Google does indeed use Bayesian filters a lot, as does a lot of other software companies. The easiest way to explain and Bayesian filter, and fortunately a way that closely mimics what I want to use a Bayesian filter for, is in the area of spam email. It is very easy for a person to recognize most spam, but it's a lot harder on a computer. Bayesian filters provide a mathematical way to analyze a given email to determine if it is spam or not. The biggest drawback to the Bayesian filter approach is that you need a lot of historical data to use as part of the analysis to determine what makes an email message spam or not. If you don't have a lot of historical data, you can "train" your filter over time. The longer you train it, the more "spam aware" it will become and the better it will be at filtering spam. So let's take a look at how you would do this conceptually.
Let's say that we do not have any background data. As each new email comes in, we mark it as either a good email or a bad (spam) email. The simplest approach is to have the filter parse that email and build tables that represent good and bad emails. What is being parsed is the information (the words) in the email. You can also add other information such as the sender's email address, ip address, whatever, but it means you will have to parse and store more types of data. We will just stick to parsing the content of the email for now.
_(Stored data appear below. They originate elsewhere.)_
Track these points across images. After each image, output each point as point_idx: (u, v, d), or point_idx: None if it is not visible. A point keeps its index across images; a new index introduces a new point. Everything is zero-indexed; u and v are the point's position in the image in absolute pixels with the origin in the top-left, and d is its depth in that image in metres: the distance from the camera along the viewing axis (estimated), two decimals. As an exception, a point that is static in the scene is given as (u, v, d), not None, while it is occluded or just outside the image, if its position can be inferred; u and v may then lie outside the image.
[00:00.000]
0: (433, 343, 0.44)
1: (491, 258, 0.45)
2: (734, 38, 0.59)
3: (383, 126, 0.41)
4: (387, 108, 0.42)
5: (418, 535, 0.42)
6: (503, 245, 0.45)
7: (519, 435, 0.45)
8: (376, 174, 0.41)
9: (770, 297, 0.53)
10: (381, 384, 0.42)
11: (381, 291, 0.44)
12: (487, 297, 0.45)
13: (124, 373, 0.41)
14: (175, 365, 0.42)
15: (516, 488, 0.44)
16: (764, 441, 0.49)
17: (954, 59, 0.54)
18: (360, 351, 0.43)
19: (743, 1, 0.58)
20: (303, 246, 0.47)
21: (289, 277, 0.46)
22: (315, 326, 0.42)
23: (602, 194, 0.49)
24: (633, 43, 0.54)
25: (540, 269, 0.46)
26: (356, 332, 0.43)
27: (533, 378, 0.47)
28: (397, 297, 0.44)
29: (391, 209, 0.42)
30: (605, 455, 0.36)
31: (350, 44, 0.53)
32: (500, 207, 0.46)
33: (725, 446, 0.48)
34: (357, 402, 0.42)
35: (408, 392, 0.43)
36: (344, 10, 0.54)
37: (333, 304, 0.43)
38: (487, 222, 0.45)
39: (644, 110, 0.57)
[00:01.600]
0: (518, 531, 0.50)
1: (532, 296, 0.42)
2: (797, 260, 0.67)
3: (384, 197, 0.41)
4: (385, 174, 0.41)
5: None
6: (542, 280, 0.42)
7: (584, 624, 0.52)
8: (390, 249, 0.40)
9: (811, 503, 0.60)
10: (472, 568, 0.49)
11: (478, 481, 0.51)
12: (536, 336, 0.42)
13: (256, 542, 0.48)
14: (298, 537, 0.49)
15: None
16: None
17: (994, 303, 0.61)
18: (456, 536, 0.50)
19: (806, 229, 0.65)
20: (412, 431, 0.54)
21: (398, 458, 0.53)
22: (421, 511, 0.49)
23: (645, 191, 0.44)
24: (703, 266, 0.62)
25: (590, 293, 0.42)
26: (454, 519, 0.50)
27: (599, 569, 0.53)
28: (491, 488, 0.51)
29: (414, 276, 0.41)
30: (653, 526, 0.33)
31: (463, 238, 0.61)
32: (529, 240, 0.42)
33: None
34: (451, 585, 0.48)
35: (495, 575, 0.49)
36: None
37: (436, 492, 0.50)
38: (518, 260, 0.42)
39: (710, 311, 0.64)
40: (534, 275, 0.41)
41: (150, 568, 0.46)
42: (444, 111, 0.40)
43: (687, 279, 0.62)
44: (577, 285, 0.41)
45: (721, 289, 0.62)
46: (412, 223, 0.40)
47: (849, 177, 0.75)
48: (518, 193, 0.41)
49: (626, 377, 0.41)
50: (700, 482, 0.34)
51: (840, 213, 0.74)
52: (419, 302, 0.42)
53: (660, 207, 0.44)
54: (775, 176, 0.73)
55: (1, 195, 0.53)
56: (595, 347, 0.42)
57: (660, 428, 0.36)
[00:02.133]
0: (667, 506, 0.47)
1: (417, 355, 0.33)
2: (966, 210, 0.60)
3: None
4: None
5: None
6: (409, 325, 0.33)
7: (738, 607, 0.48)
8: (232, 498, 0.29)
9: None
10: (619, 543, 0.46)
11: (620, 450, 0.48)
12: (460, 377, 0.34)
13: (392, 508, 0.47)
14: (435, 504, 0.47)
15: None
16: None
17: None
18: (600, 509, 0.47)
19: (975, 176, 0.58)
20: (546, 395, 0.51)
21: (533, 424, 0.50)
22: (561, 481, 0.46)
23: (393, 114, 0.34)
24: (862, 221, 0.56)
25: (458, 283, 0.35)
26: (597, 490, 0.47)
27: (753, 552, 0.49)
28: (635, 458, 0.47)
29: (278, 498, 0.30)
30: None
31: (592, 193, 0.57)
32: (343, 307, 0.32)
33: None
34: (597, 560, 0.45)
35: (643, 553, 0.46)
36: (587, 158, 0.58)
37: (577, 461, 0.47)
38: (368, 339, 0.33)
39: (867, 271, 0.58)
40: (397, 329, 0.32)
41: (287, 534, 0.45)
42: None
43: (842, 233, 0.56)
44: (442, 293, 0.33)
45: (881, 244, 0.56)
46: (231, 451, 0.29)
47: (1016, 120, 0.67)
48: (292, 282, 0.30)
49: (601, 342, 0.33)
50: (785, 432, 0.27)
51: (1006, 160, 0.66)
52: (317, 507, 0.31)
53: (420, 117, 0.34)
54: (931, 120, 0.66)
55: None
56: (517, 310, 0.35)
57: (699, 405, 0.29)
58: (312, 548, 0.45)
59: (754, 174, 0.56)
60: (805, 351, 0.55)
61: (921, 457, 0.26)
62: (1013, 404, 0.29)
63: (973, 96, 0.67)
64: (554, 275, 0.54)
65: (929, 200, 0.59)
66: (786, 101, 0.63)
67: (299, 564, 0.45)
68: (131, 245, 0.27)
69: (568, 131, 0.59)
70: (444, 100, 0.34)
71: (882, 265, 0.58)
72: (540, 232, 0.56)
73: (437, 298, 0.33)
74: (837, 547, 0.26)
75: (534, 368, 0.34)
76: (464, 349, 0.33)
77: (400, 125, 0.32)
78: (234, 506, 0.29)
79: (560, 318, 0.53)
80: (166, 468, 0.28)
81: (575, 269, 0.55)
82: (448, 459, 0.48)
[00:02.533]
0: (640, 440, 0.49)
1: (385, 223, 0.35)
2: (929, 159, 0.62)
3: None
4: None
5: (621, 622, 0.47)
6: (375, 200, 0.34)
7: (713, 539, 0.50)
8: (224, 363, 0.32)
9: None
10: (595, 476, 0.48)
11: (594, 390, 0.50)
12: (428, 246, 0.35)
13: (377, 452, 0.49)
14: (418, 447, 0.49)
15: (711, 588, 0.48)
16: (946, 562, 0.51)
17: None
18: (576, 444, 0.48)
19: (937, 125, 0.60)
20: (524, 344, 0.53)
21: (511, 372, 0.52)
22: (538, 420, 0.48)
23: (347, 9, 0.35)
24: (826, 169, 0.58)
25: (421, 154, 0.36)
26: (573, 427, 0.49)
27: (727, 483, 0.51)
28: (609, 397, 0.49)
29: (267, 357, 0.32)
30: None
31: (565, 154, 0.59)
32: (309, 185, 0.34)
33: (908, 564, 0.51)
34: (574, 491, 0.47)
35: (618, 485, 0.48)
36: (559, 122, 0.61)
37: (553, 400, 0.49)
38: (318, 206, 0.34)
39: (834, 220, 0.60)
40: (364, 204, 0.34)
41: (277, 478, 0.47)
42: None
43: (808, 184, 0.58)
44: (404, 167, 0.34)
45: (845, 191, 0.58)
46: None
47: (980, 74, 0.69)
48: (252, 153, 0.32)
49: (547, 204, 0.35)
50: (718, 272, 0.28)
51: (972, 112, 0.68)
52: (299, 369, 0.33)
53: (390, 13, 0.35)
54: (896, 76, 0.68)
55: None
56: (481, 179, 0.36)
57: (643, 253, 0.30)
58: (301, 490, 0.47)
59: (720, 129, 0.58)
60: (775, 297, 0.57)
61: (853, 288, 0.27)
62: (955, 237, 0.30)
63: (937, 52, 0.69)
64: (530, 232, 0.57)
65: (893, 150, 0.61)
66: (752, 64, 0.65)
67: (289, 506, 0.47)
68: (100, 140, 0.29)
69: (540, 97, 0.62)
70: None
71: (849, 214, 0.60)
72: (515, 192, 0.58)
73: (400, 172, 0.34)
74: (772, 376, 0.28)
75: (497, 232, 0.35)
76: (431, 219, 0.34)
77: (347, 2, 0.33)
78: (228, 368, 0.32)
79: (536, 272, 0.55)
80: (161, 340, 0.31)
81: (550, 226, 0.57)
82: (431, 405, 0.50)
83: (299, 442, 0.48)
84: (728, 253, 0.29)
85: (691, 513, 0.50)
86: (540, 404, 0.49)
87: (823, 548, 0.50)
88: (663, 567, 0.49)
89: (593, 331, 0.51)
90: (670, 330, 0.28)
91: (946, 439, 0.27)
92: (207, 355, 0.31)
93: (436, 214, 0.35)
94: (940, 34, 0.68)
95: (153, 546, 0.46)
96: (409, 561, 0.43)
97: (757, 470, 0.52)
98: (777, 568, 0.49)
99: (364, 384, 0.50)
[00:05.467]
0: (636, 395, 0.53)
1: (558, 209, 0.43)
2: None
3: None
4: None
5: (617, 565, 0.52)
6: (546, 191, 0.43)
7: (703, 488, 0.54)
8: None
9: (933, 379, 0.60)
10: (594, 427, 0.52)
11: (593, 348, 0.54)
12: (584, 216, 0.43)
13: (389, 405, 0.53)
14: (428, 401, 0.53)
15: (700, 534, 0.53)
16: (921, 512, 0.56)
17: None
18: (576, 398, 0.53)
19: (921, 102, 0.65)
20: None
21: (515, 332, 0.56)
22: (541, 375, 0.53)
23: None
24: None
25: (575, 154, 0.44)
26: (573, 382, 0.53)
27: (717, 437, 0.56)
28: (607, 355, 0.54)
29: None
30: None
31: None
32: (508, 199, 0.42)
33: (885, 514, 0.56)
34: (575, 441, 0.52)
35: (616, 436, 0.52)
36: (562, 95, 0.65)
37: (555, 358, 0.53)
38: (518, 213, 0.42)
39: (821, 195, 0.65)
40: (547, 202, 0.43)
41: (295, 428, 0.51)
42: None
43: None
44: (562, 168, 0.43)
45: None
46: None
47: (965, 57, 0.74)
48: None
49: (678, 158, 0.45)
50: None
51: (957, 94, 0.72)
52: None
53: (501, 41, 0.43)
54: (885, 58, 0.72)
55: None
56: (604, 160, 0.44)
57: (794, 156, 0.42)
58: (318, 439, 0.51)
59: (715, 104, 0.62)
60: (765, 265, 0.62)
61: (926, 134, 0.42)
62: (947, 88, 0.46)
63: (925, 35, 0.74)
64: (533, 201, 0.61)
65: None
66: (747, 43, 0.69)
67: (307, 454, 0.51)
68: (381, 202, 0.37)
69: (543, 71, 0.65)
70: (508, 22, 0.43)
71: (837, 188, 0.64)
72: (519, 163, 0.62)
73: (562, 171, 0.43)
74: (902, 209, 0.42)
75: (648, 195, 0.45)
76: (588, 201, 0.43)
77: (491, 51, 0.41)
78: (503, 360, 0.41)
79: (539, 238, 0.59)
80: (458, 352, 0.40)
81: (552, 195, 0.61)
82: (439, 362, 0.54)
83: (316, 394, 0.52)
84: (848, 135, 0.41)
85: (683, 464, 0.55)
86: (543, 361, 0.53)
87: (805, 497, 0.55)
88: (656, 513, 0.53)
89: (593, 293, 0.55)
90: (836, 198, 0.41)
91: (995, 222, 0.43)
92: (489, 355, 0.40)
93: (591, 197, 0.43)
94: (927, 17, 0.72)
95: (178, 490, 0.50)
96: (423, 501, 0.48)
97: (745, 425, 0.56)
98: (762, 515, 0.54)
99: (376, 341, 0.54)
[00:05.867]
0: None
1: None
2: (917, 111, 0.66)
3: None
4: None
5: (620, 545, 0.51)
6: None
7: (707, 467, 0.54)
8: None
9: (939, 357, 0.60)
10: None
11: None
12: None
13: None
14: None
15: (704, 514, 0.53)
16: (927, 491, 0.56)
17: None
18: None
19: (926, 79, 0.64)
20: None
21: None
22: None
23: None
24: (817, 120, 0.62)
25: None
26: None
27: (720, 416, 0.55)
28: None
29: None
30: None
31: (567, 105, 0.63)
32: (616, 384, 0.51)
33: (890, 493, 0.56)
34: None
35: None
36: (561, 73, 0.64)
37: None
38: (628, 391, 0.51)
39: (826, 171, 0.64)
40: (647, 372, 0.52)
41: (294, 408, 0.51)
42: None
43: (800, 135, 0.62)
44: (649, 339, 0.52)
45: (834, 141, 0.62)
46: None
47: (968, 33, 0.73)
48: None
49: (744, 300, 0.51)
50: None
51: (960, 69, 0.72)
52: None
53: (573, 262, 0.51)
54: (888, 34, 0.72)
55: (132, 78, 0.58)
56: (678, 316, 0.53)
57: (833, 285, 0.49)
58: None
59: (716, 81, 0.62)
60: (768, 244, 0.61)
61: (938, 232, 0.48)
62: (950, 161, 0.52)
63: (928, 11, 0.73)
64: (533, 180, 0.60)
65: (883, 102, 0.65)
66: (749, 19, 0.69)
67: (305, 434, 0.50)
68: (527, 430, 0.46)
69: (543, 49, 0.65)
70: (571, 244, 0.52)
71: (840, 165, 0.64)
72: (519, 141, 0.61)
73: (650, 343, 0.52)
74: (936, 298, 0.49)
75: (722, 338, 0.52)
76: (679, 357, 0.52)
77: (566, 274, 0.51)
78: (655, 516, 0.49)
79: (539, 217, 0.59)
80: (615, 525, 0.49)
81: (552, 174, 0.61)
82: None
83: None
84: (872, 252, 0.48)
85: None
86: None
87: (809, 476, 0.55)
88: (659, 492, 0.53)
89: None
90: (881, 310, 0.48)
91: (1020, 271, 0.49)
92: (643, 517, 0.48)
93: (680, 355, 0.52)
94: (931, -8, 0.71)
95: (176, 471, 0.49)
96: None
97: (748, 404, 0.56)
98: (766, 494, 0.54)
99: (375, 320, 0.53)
If the first email is tagged by the human read as a good message, the filter might construct some data like this based on the message "Hello Jeff, The dog bit the boy"...
| Word | Count |
| Hello | 1 |
| Jeff | 1 |
| The | 2 |
| dog | 1 |
| bit | 1 |
| boy | 1 |
Basically, each word is logged and the count of that word is incremented by one for each time it appears. This is a running total, so as more emails are marked as good, the table gets bigger and the word count will start to vary considerably. With this data, we can now make determinations of how likely a given word is to appear in a good email. The exact same process is down for bad emails. So we now have a list of words that appear in good and bad emails. Of course, many words will appear in both types of emails, and your filter may do things like remove the most common duplicates or look for word pairings or groupings.
So what do we do now that we have a list of good email words and bad email words? Bayesian filters are called Bayesian because they use Bayes' Theorem. Without going into a lot of detail, the simplest explanation is that probability that an email is spam is equal to the probability of "spam words" being in an email times the probability that any particular email is spam, divided by the probability of those words in any kind of email. So it looks something like this:
P = P(words in spam) x P(is spam) / P(words in any email)
Easy right? ;-) I won't go into the actual implementation in this post. I'll save that for next week when I post a screencast on building the filter itself. I will tell you now that the solution works great. I will show you how I implemented both the filter and the filter trainer using C#. The results have been very impressive so far with the ability to correctly filter well over 90% of the races. A few slip by here or there, but it is much, much better than anything I could have come up with myself.
How did I use this with past race data? Basically, I am word parsing the past performance comment line (this is a word description of how the horse did in that particular race and will call out things like stumbles, bumps, wide trips, etc.) and then I also parsed data on how the horse did at different positions in the race. Was he way in the back, lose a lot of ground, etc? I also take note of track conditions. Again, you will get a better feel for it next week.
All in all, it is a very interesting and useful exercise and has a fair amount of applicability. If you are working with data and you need to filter or categorize it, Bayesian filters may be for you.